My retreat is hosted at a small hotel (21 people maximum) that is owned by a Mexican man. Roberto is from Mexico City, and is committed to providing his staff with fair working conditions. How this is demonstrated to me is that when I am at the hotel for a retreat, the staff are smiling and enjoy their jobs, and have worked there for a long time. The same people are there each year I go back, because they like their job. Roberto has also built schools in the community, which the Mexican government has torn down, and fined him thousands of dollars. Twice. He set up another school after paying one fine, and then again it was shut down and he received another fine. He does profit immensely from the hotel, and he is clearly concerned about the welfare of the locals.
On my retreat, all of the meals are provided by the hotel itself, based from recipes of the families of the staff that work there.
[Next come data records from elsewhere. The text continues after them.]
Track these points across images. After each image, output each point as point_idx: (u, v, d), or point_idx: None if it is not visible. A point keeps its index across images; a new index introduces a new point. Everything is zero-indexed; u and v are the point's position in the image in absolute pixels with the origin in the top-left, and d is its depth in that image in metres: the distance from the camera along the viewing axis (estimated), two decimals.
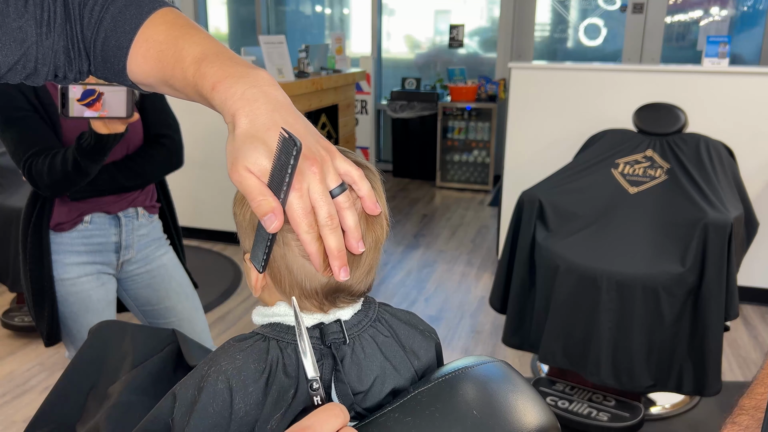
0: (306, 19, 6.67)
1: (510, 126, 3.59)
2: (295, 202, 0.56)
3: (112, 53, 0.67)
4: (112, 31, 0.67)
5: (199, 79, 0.61)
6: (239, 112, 0.57)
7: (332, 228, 0.58)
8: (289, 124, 0.57)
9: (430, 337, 0.76)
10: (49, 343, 1.61)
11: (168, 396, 0.66)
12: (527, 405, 0.67)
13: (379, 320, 0.72)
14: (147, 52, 0.65)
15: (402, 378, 0.70)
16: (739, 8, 5.06)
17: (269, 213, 0.55)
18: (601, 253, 2.19)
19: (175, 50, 0.63)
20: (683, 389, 2.15)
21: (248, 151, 0.56)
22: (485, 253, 4.02)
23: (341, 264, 0.59)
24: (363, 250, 0.61)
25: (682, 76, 3.23)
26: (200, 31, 0.66)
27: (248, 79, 0.59)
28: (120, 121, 1.34)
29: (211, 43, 0.64)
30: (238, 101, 0.58)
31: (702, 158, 2.44)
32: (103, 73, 0.70)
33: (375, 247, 0.67)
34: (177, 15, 0.67)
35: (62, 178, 1.41)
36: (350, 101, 4.77)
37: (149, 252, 1.70)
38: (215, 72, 0.60)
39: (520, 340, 2.41)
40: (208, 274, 3.64)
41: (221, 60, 0.61)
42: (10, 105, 1.43)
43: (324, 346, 0.66)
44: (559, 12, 5.58)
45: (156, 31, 0.65)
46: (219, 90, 0.59)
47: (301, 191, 0.56)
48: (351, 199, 0.60)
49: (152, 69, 0.65)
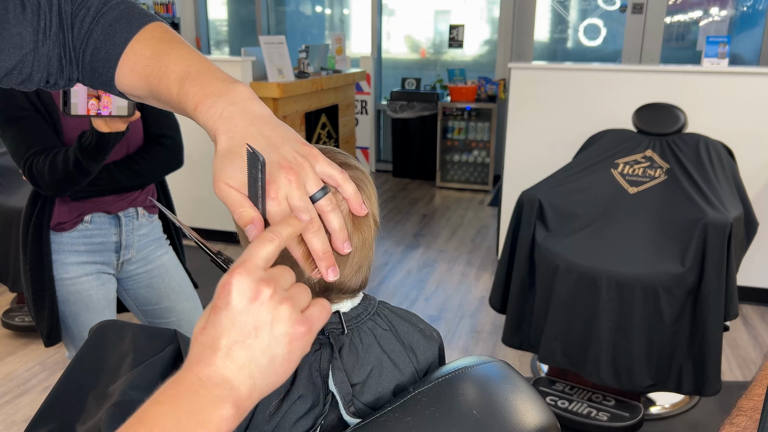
0: (306, 19, 6.67)
1: (510, 126, 3.60)
2: (273, 209, 0.58)
3: (100, 64, 0.69)
4: (102, 43, 0.69)
5: (182, 98, 0.63)
6: (219, 131, 0.60)
7: (313, 231, 0.59)
8: (264, 135, 0.59)
9: (431, 336, 0.76)
10: (49, 343, 1.61)
11: None
12: (527, 405, 0.67)
13: (378, 314, 0.73)
14: (134, 66, 0.67)
15: (402, 374, 0.71)
16: (739, 8, 5.06)
17: (249, 223, 0.57)
18: (601, 253, 2.19)
19: (160, 67, 0.65)
20: (683, 389, 2.15)
21: (225, 167, 0.58)
22: (485, 253, 4.02)
23: (328, 264, 0.60)
24: (349, 250, 0.62)
25: (682, 76, 3.23)
26: (184, 47, 0.68)
27: (227, 96, 0.61)
28: (121, 120, 1.34)
29: (194, 59, 0.66)
30: (217, 121, 0.60)
31: (702, 158, 2.44)
32: (91, 83, 0.72)
33: (363, 246, 0.68)
34: (165, 30, 0.70)
35: (63, 177, 1.41)
36: (350, 101, 4.77)
37: (149, 252, 1.70)
38: (197, 92, 0.62)
39: (519, 340, 2.41)
40: (208, 274, 3.62)
41: (202, 78, 0.63)
42: (11, 104, 1.43)
43: (322, 335, 0.67)
44: (559, 12, 5.58)
45: (144, 47, 0.67)
46: (200, 110, 0.61)
47: (278, 199, 0.57)
48: (334, 201, 0.61)
49: (139, 83, 0.68)
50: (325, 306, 0.55)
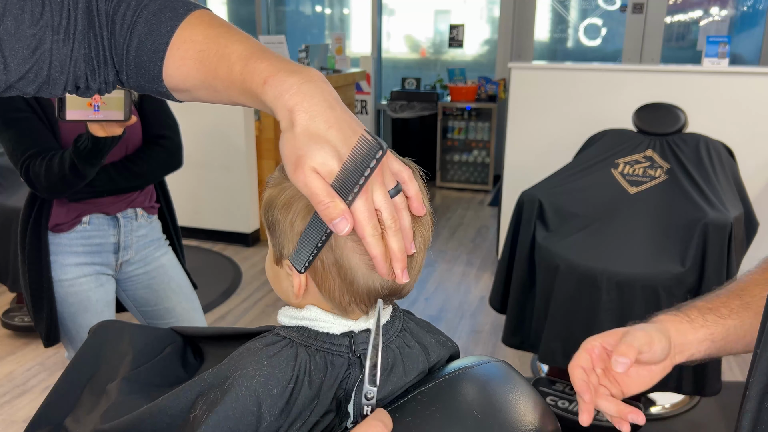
0: (306, 19, 6.67)
1: (510, 126, 3.59)
2: (362, 204, 0.54)
3: (147, 58, 0.64)
4: (147, 35, 0.64)
5: (248, 75, 0.58)
6: (297, 107, 0.55)
7: (395, 230, 0.57)
8: (345, 122, 0.56)
9: (451, 347, 0.75)
10: (48, 344, 1.60)
11: (179, 391, 0.65)
12: (527, 405, 0.67)
13: (405, 329, 0.70)
14: (186, 53, 0.63)
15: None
16: (739, 8, 5.06)
17: (340, 217, 0.53)
18: (601, 253, 2.19)
19: (218, 48, 0.61)
20: (683, 389, 2.15)
21: (315, 150, 0.54)
22: (485, 253, 4.02)
23: (403, 266, 0.58)
24: (415, 250, 0.61)
25: (682, 76, 3.23)
26: (240, 31, 0.64)
27: (302, 74, 0.57)
28: (117, 124, 1.33)
29: (253, 42, 0.62)
30: (295, 95, 0.55)
31: (702, 158, 2.43)
32: (136, 81, 0.67)
33: (424, 247, 0.66)
34: (213, 16, 0.65)
35: (59, 180, 1.41)
36: (350, 101, 4.78)
37: (148, 253, 1.70)
38: (266, 67, 0.58)
39: (520, 340, 2.41)
40: (208, 274, 3.63)
41: (269, 56, 0.59)
42: (8, 106, 1.43)
43: (353, 356, 0.64)
44: (559, 12, 5.58)
45: (194, 32, 0.63)
46: (272, 84, 0.56)
47: (368, 193, 0.55)
48: (405, 200, 0.59)
49: (192, 70, 0.63)
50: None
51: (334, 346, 0.64)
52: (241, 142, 3.94)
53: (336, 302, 0.65)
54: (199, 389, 0.64)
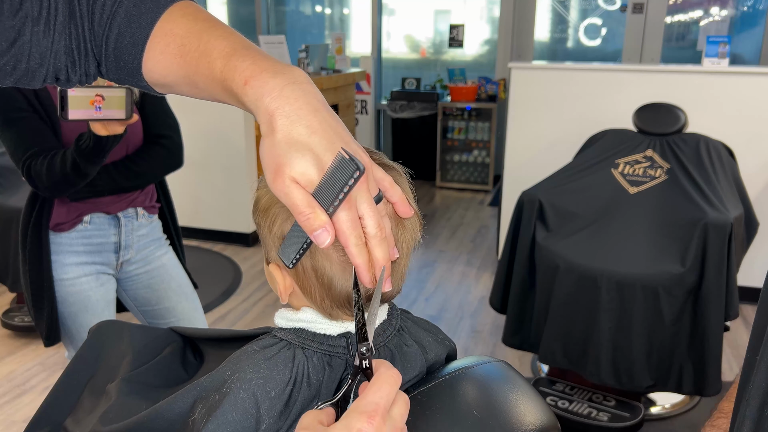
0: (306, 19, 6.67)
1: (510, 126, 3.59)
2: (345, 214, 0.53)
3: (126, 51, 0.61)
4: (126, 26, 0.60)
5: (229, 73, 0.55)
6: (278, 111, 0.52)
7: (381, 238, 0.55)
8: (331, 128, 0.53)
9: (449, 346, 0.75)
10: (48, 343, 1.61)
11: (176, 397, 0.65)
12: (527, 405, 0.67)
13: (402, 329, 0.70)
14: (166, 47, 0.59)
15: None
16: (739, 8, 5.06)
17: (320, 229, 0.52)
18: (601, 253, 2.19)
19: (199, 43, 0.58)
20: (683, 389, 2.15)
21: (295, 159, 0.51)
22: (485, 253, 4.02)
23: (388, 274, 0.57)
24: (398, 256, 0.60)
25: (682, 76, 3.23)
26: (225, 26, 0.60)
27: (286, 75, 0.54)
28: (119, 123, 1.33)
29: (238, 38, 0.58)
30: (276, 99, 0.52)
31: (702, 158, 2.43)
32: (116, 74, 0.64)
33: (407, 252, 0.66)
34: (197, 8, 0.62)
35: (61, 179, 1.41)
36: (350, 101, 4.77)
37: (149, 252, 1.70)
38: (248, 66, 0.54)
39: (520, 340, 2.41)
40: (208, 274, 3.63)
41: (252, 54, 0.56)
42: (9, 105, 1.43)
43: (351, 357, 0.64)
44: (560, 12, 5.57)
45: (176, 25, 0.59)
46: (253, 85, 0.53)
47: (351, 203, 0.53)
48: (386, 206, 0.59)
49: (172, 65, 0.59)
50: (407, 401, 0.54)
51: (331, 347, 0.64)
52: (241, 142, 3.94)
53: (318, 306, 0.65)
54: (197, 393, 0.64)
They serve local fish and produce, and Roberto can lecture for hours on the fish migration patterns in the area.
In the orientation of my retreat on the first evening, where we will be diving deeply into the practices of Metta, Karuna, Mudita, and Upeksha, I intentionally bring up the fact that we are on colonized land, indigenous land, and I in each practice, I offer students the possibility to consider the conditions of this part of Mexico, and offer up compassion. I instruct my students to forgive themselves for any racism that may emerge being here, and to forgive any way in which they will be harmed or targeted by locals, out of their anger and resentment from colonial powers. I invite my students to take joy in the local delights-the food, the cenotes, the beach, the lagoon, the artisans, and to celebrate what the local people celebrate.
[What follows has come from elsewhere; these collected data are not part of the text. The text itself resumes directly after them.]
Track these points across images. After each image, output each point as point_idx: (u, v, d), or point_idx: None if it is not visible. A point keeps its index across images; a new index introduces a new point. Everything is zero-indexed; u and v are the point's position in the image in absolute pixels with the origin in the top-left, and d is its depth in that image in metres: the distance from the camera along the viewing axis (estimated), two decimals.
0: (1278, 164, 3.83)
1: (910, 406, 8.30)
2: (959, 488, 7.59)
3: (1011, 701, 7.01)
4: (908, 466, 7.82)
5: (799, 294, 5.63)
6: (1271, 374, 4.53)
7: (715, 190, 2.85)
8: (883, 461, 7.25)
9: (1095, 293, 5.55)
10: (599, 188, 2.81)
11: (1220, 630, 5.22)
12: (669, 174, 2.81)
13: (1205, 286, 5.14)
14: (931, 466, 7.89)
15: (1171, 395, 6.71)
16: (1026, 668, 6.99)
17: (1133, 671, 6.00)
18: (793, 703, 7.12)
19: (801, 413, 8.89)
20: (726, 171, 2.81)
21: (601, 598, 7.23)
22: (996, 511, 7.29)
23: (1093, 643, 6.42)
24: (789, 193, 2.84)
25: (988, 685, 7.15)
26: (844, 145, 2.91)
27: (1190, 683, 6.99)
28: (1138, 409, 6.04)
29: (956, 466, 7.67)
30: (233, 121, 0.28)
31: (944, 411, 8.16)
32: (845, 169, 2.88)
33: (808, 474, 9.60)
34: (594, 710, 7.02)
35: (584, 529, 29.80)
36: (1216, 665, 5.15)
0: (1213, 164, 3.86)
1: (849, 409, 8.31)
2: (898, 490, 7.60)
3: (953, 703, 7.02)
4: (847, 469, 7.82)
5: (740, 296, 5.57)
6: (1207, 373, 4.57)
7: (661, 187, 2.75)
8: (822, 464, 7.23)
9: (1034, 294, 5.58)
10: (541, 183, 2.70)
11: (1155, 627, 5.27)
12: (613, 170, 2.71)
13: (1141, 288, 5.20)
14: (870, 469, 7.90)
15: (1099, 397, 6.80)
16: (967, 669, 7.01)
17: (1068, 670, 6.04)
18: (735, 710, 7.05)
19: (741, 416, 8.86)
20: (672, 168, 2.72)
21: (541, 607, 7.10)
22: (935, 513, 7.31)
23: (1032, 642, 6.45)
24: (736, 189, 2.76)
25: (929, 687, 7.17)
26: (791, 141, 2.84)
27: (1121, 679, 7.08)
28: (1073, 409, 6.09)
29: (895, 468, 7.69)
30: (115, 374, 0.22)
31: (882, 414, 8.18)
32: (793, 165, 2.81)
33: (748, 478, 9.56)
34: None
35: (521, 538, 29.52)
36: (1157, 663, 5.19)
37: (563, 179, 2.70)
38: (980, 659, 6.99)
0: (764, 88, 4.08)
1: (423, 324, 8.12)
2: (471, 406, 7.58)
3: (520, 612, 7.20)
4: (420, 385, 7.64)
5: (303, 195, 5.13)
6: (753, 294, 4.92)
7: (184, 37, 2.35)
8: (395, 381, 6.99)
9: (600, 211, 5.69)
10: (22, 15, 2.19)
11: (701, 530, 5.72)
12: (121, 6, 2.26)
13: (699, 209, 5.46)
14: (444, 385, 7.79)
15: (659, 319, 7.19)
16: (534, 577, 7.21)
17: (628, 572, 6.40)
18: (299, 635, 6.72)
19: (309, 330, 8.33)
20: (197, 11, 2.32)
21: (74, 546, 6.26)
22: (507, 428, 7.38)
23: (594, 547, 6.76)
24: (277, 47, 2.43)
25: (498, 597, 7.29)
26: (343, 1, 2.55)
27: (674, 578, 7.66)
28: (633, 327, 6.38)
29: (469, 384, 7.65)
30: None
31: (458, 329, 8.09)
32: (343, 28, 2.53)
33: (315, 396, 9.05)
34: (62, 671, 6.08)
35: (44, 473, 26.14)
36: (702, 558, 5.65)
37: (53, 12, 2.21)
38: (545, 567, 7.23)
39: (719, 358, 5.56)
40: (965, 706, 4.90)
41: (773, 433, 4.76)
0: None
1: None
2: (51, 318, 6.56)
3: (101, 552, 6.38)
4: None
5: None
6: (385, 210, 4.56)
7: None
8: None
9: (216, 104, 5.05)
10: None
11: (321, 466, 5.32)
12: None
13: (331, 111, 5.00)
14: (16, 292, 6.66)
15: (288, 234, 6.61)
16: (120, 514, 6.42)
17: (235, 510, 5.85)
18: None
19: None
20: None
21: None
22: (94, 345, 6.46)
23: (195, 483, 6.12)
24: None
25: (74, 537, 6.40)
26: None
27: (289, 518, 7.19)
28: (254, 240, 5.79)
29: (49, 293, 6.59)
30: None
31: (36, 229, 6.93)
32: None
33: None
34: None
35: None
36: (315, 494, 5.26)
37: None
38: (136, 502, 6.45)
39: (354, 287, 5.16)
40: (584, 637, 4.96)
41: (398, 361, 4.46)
When I travel to other countries, I don’t buy anything that I don’t need that is not made by an artisan who crafted the item with care. This year, I bought a bracelet from a woman in the town of Tulum, a handsome bracelet made by an artisan from leather and the ligaments of a cow. I felt good about this, not only was the meat of the animal being used, but so was the meat and the ligaments.
I donate to the Mexican Solidarity Network. I see this as part of my responsibility in having a yoga retreat in Mexico, is to contribute to the wellbeing and justice and movements of the Mexican people. On future retreats, I hope to commit a specific percentage of profits to MSN or other solidarity organizations working for justice in Mexico.
And, I am open to critique. I am interested in improvement. I continue to grow into a better human being only through the assistance of those around me. I don’t have all the answers, especially when what is wrong and what is right is complicated. And holding that difficulty is part of my practice.